A peaceful spirit arises from a pure heart. But it is not enough to be peaceful. The one who is blessed is one who seeks to bring peace. Especially where there is no peace. The peacemaker is one who looks for ways to reconcile those around him (or her). When the matter becomes particularly heated, the peacemaker steps in and suffers the blows as Christ stepped in for those He came to redeem.

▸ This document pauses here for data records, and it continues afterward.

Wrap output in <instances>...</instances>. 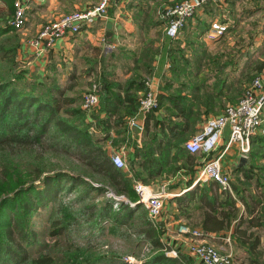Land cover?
<instances>
[{
    "label": "crops",
    "instance_id": "crops-1",
    "mask_svg": "<svg viewBox=\"0 0 264 264\" xmlns=\"http://www.w3.org/2000/svg\"><path fill=\"white\" fill-rule=\"evenodd\" d=\"M163 1L165 0H109L104 18L96 19L90 26H82L74 34L57 39L38 56H34L32 49H27L28 55H31L28 63L32 64L41 77L59 80V86L65 89V96L72 79L89 78L94 71L102 73L101 77L106 78L113 86L107 96L110 98L113 93L122 98L124 84H135L150 77L151 89L164 99V104L156 110L141 115L136 109L128 116L124 114L123 103L119 106L117 115H109L102 107L103 95L99 91L98 104L90 111V117L86 113V118L88 122L96 124V136L107 133L103 148L108 155L114 151L121 155L125 164L133 163L129 176L137 173L140 177H145L143 167L150 168L151 165H143L142 158L134 155V149L141 148L151 137L155 139L156 151L153 156L161 159L163 165L158 168L154 165L157 168L156 174L145 177L143 183L152 182V187L147 186L153 190L160 187L164 190L163 207L155 226L159 233V242L163 247L170 246L174 240L183 241L186 246L204 242L213 245L221 253L228 254L230 264H264V167L258 168L262 172H253L247 154L244 156L246 161L239 162L241 155L236 145L227 144L226 127L221 131L214 149L208 153H188L182 148V142L198 131L204 118L219 114L221 109L204 113L203 106L199 105L197 119L193 122L195 130L178 138L179 152L178 144L167 140L172 130L159 126L160 121L168 118L173 123L179 122L174 110L167 109L170 97L173 96L206 102L210 100V96L222 103L237 101L240 92L235 93V74L238 71L233 67L229 74L221 73L219 79L216 76L217 80L212 74L211 78L204 76L203 71L209 68L200 65L199 55L207 48L193 50L190 41L202 39L208 45L211 41L219 40L218 37H208L209 24L214 20L225 24L226 21L220 16L210 18L208 9L214 0H207L185 21L175 38L157 36L159 26L154 29L155 25L150 21V7ZM21 2L25 14L22 34L29 38L46 21L72 10L92 6L97 0ZM106 23L111 24L109 35H106ZM162 29L164 30V24ZM171 54H180L183 57L173 62ZM132 90L131 88L128 91L136 99L143 92ZM194 110L196 109L193 107L191 112L194 113ZM120 114L122 123L115 121ZM132 116L141 124L140 130L126 126L125 121ZM104 120L106 127L102 130ZM259 135L257 131L250 138L249 146L260 145L258 143L262 138ZM214 158H218L221 170L229 177L228 191H221L210 180L195 181L197 170L203 161ZM263 161L264 158H260V162ZM136 180L140 181L139 178L132 181ZM180 225L197 231L198 235L179 233L177 228ZM181 237L184 238L181 240Z\"/></svg>",
    "mask_w": 264,
    "mask_h": 264
},
{
    "label": "trees",
    "instance_id": "trees-1",
    "mask_svg": "<svg viewBox=\"0 0 264 264\" xmlns=\"http://www.w3.org/2000/svg\"><path fill=\"white\" fill-rule=\"evenodd\" d=\"M7 4L10 5V0H7ZM10 28L9 25L0 27V38H2L0 52L12 58L14 56L13 48L3 49L2 43L8 39L5 34L9 32ZM145 53L149 54L148 51ZM174 56L175 54L170 55L172 58ZM263 67L264 61H261L258 68ZM50 80L51 83L43 92L44 94L38 95L31 91L17 89L11 85L8 79L5 80L0 75V264H56L48 253L44 250L40 251L41 248L38 247L35 250L28 248L36 233L34 229L27 228L25 220V216L34 210V204L29 199V195L34 198L36 204H49L53 208L52 212L55 213V216L48 221L53 228H56L54 232L58 234L74 225L82 214L92 220L96 217V222L99 221V216L106 218L111 215L108 210H110L114 198L110 199V197L102 200L103 202L100 201L99 205L97 203L81 204L78 209L72 210L71 208L75 204L78 205L85 199L91 198L90 193L95 196H103L106 186L92 185L83 177L70 175L59 169H45L42 159L46 152L77 156L87 169L89 176H92L93 173L103 176L108 185L114 189L115 194L125 195L129 199L127 203H134L130 207L123 200H114L117 209L111 216L114 226L116 222L119 224L123 222V218H119L118 211L120 210L127 215L130 212L132 214V210H134L138 212V216L143 217L140 226H135L132 222L129 223V226H133L134 233L138 238L148 240L155 250H159L152 253L143 264H190L184 255L177 253L176 257H169L160 250L162 245L158 240V232L148 221L143 206L136 203V196L132 190L134 178L144 181L145 177L154 176L157 168L163 165L161 159L153 156L156 151L155 139L151 137L148 143H144L141 148L134 149V155L142 158L143 165L146 163L151 165L150 168L149 166L143 167L145 177H140L137 173L127 177L119 168L111 164L109 155L101 144L106 140L107 133L103 132L100 136L90 134L85 126L82 127L80 120L75 122L66 119L68 117L81 119L80 110L72 107L74 100L72 97L64 95L65 89L57 85L53 78ZM130 83L124 84L122 98L116 93H113L111 98L107 97L108 93H111L110 87L113 86L107 82L106 78L101 77L100 81L96 83L98 96L99 91L103 95L102 107L109 115H117L118 108L123 103H125V115L130 116L137 109L136 96L128 90L132 88L134 92L145 91L146 87L143 80L135 82V84ZM170 98L167 109L174 110V115L177 116L176 118L179 117V122L173 123L168 118L165 121H160L159 126L172 130L169 137L167 136V140L176 142L179 152L180 139L178 138L195 130L193 122L196 121L197 114L192 113L191 109L195 107L196 101H194L195 98L186 100L184 96ZM163 100L162 96L157 95V108L164 104ZM154 109L150 111H154ZM121 118L120 114L115 121L122 123ZM105 123L104 120L102 130H105ZM132 164V162L129 163L128 173ZM154 165H157V168ZM61 182L68 184L66 185L67 190L69 187L76 189L75 195L67 202L56 198ZM21 195H24L27 200H21L23 203L18 206L17 198ZM127 219L130 220V215ZM63 260L65 261L63 264L98 263V259H94L91 255H85L80 247L70 250Z\"/></svg>",
    "mask_w": 264,
    "mask_h": 264
},
{
    "label": "rangeland",
    "instance_id": "rangeland-1",
    "mask_svg": "<svg viewBox=\"0 0 264 264\" xmlns=\"http://www.w3.org/2000/svg\"><path fill=\"white\" fill-rule=\"evenodd\" d=\"M178 1L179 0H165L158 4L154 3L150 7V21L155 25L154 29L159 26V28H157L159 33L156 34L157 36H167L162 29L164 18L159 16L160 10ZM210 4L211 5L208 9L210 18L220 16V18L223 19L224 17V21H226V29L220 35L215 36L219 38V40L215 42L211 41L207 45L205 43L206 41L203 42L202 39H192L190 40L192 43L191 46H193V50L195 49L197 51L202 47L207 48L206 51L200 52L201 54L199 55L200 65L203 68H209V70H207L208 72L203 71L204 76H209L211 78L212 74L215 76L213 78L217 80L221 73L225 72L227 75L233 67L238 71L235 74V93H237V91L240 92L238 96L239 98L251 77L255 75H264V67L260 69L258 68L261 61H264V0H214ZM12 8V0H10V5L7 4V0H0V27H5L8 24L7 20L11 17ZM11 28L9 32L5 34L8 39L4 40L2 43L3 49L10 47L13 48L14 56L10 58L7 54L0 52V75H2L3 79H8L11 85L17 89L31 91L39 95L48 88L51 80L41 77L36 72L35 68L31 66L32 64L28 63L31 60V55H28L27 49H29V47L26 45V41L31 37H25L22 34V28ZM1 39L2 38H0V40ZM208 47L210 49H208ZM33 54L34 56H38L35 52ZM175 56L172 58L173 62L178 61V58L181 59L183 57L180 54ZM181 72H183V70H181ZM92 74L89 78L76 77L69 82L70 87L68 88L66 95L73 98L74 103L72 104V107L79 109L82 117L81 119H78L77 117H68L66 119L75 122L80 120L82 127L85 126L88 133L95 135L96 132H91L88 127L90 125L96 127V124L88 122L86 112L80 108L81 95L85 91L90 90L92 84L98 83L103 75L102 73H95V71ZM53 79L57 85L60 84L59 80L55 78ZM210 88L213 89L212 86H210ZM211 98L212 96H210V100H207V102L197 100L194 107V109H196L194 110V113L198 114L199 105L203 106L204 113H207L213 112V109H215L214 112H216V109L219 110V108L222 111L225 105L233 103H222L219 100H213ZM156 109L157 107L154 110ZM87 114L90 117L92 112L91 114L90 112H87ZM213 115L214 114L205 117L204 120ZM125 122H127V120ZM126 126L129 125L126 123ZM258 133H260L259 136L262 138L260 143H258L260 145H251L246 152V157L251 160L250 167L253 169V172H262L258 168L264 167V161L260 162V158H264V128L260 129ZM101 144L105 145L104 142ZM42 160L45 169H59L70 175L83 177L92 185L102 184L106 186V191L103 196H95L93 193H90L91 198L85 199L78 203V205L75 204L72 206V210L78 209L81 204L97 203V205H99L100 201L105 200V198L110 197V199H112V196H118V194H115L114 189L108 185L103 176L96 173L89 176L87 169L83 163L79 161L78 157H75V155L46 152ZM128 166L129 165L126 162L125 167L122 170L123 174L127 177H129ZM144 184L152 187L154 183L144 182ZM66 185L68 184L61 182V186L56 193V198L63 202H67L69 198L73 197L76 193V189H70L69 187L67 190ZM123 197L124 199L129 200L125 195H123ZM29 199L32 201V204H34V210L25 216L26 225L27 228L34 229L36 233L32 243L28 245V248L31 250H35L38 247L41 248L40 251L43 252L42 250H44L48 253L54 259L56 264H63V262H65L63 260L64 256H67L68 252L75 247H80L85 252V255H91L94 259H98V263L96 264H143L148 260V257H150L152 253L159 251L155 250V247L151 246V243H149L148 240L138 238L134 233L133 226H129V223L131 222L135 226H140L143 217L138 216L137 211L135 212L132 210V214L130 212L128 215L125 214L124 211H118L120 215L119 218H123V222L122 224L116 222V227L113 225L114 221L112 220L111 215L114 213V210L117 209V205L114 203L113 199L110 210H108L111 215L108 217L101 218L99 216V221L96 222V217L92 220L82 214L77 218V222L74 225L70 226L60 234L54 232L56 228H53L48 221V219H53L55 216V213L52 212L53 208L50 207L49 204H36L31 195H29ZM21 200L27 199L24 195L19 196L17 198L18 206L23 203ZM124 203H127V201H124ZM127 205L132 207L134 203H127ZM16 210L18 209L16 208ZM129 215L130 220L128 221L127 217ZM150 224L152 225L151 222ZM183 238L184 237H181L180 239L182 240ZM189 246L184 245L183 241L178 242L174 240L171 242L170 246H162L160 247V250L169 257H176L177 253L179 255H184V257H187L190 264H197L198 262L196 263L195 258L190 254Z\"/></svg>",
    "mask_w": 264,
    "mask_h": 264
},
{
    "label": "built area",
    "instance_id": "built-area-1",
    "mask_svg": "<svg viewBox=\"0 0 264 264\" xmlns=\"http://www.w3.org/2000/svg\"><path fill=\"white\" fill-rule=\"evenodd\" d=\"M206 1L179 0L161 9L159 16L164 18L165 34L169 38H175L185 21ZM108 2L109 0H97L92 6L63 13L57 18L43 23L36 33L26 41V45L36 55H40L57 39L67 34H74L82 26H90L96 19L104 18ZM12 5L11 17L7 20V25L13 29L22 28L25 22L24 6L21 0H12ZM225 29V23L217 20L211 21L208 37L218 36ZM143 84L146 89L137 97V113L141 115L154 109L157 105V95L150 87V79L145 77ZM97 104V84H92L91 89L81 95L80 108L87 113ZM127 124L131 128L141 129V124L133 116L127 119ZM225 127L228 130L227 144H235L238 153L245 156L250 138L264 128V75L253 76L244 87L238 100L225 105L219 114L206 118L198 131L182 142V147L188 153H208L216 146L220 133ZM88 128L95 133V127L90 125ZM109 158L114 167L119 169L125 167V162L119 153L111 152ZM208 180L215 182L221 191L230 189L229 177L221 170L218 158L203 161L197 170L195 181ZM132 190L136 196V203L143 206L147 219L152 223V226H156L165 197L163 188L153 190L136 180L132 183ZM112 198L115 201H127L122 195L112 196ZM177 231L192 236L198 235L197 231L188 229L184 225L178 226ZM189 251L199 264H230L228 254L221 253L212 245L204 242L191 244Z\"/></svg>",
    "mask_w": 264,
    "mask_h": 264
},
{
    "label": "water",
    "instance_id": "water-1",
    "mask_svg": "<svg viewBox=\"0 0 264 264\" xmlns=\"http://www.w3.org/2000/svg\"><path fill=\"white\" fill-rule=\"evenodd\" d=\"M105 27H106V30H107V32H106V35H109L110 34V28H111V24L110 23H106V25H105ZM246 161V159H245V157L244 156H241L240 158H239V162H245Z\"/></svg>",
    "mask_w": 264,
    "mask_h": 264
}]
</instances>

But what about that sister . . . or boss . . . or roommate . . . or neighbor? The one you tried making things right with, and it just didn't work. I love how C.S. Lewis put it:
You know, in fact, that any attempt to talk things over with "X" will shipwreck on the old, fatal flaw of "X's" character . . . but when God looks into your home or factory or office, He sees one more person of the same kind - the one you never do see. I mean, of course, yourself. That is the next great step in wisdom - to realize that you also are just that sort of person. You also have a fatal flaw in your character. All the hope and plans of others have again and again shipwrecked on your character just as your hope and plans have shipwrecked on theirs.
That is one way in which God's view must differ from mine. He sees all the characters: I see all except my own. But the second difference is this. He loves the people in spite of their faults. He goes on loving . . . The more we can imitate God in both these respects, the more progress we shall make. We must love "X" more; and we must learn to see ourselves as a person of exactly the same kind.
To be a peacemaker requires personal risk. It is to put one's own wellbeing, reputation, and life on the line to be a reconciler.
And when we put it on the line, we begin to reflect God's character!